### Exercise objective
The string "void" may appear on lines of the entries below; report how many such lines there are, and only that.

### The records
===============

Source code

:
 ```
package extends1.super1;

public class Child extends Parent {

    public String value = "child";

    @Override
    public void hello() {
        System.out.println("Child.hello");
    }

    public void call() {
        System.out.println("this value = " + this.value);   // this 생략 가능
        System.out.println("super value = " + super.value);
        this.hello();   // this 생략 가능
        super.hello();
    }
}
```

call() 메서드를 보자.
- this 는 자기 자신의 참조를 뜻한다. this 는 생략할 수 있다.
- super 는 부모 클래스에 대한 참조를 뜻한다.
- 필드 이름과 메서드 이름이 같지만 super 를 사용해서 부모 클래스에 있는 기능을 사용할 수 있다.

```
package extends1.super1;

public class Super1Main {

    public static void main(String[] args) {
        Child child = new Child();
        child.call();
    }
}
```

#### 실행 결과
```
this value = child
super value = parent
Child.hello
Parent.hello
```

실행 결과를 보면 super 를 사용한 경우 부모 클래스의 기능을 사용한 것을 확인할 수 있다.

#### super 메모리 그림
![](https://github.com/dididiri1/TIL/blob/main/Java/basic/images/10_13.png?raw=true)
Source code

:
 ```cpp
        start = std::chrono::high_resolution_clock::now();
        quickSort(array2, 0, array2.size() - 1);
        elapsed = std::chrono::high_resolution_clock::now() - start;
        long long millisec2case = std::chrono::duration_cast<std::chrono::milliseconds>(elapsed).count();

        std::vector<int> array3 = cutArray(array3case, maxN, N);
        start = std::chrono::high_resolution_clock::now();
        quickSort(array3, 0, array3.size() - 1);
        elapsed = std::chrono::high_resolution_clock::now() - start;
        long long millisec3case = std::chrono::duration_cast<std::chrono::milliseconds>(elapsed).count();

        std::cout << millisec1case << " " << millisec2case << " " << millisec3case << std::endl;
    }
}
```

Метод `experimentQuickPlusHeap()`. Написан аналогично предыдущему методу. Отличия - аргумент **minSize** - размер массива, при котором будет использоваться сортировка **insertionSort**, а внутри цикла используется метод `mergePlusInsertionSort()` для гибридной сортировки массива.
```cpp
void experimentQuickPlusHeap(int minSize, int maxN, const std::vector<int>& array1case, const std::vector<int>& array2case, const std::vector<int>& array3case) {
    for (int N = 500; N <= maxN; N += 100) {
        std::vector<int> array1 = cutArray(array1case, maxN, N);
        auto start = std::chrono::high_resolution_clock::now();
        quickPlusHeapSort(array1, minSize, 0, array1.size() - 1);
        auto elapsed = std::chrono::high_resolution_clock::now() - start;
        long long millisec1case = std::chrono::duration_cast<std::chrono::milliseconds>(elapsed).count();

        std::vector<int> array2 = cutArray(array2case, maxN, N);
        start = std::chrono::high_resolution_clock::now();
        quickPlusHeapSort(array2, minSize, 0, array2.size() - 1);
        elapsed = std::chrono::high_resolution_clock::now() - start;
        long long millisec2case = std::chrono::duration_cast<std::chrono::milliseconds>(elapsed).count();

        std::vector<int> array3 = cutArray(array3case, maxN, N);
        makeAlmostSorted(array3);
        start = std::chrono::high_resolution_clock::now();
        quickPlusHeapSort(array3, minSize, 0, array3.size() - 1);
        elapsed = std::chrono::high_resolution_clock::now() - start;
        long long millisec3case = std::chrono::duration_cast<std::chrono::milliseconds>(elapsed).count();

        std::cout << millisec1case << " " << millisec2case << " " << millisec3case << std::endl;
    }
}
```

===============

### Response to the task
4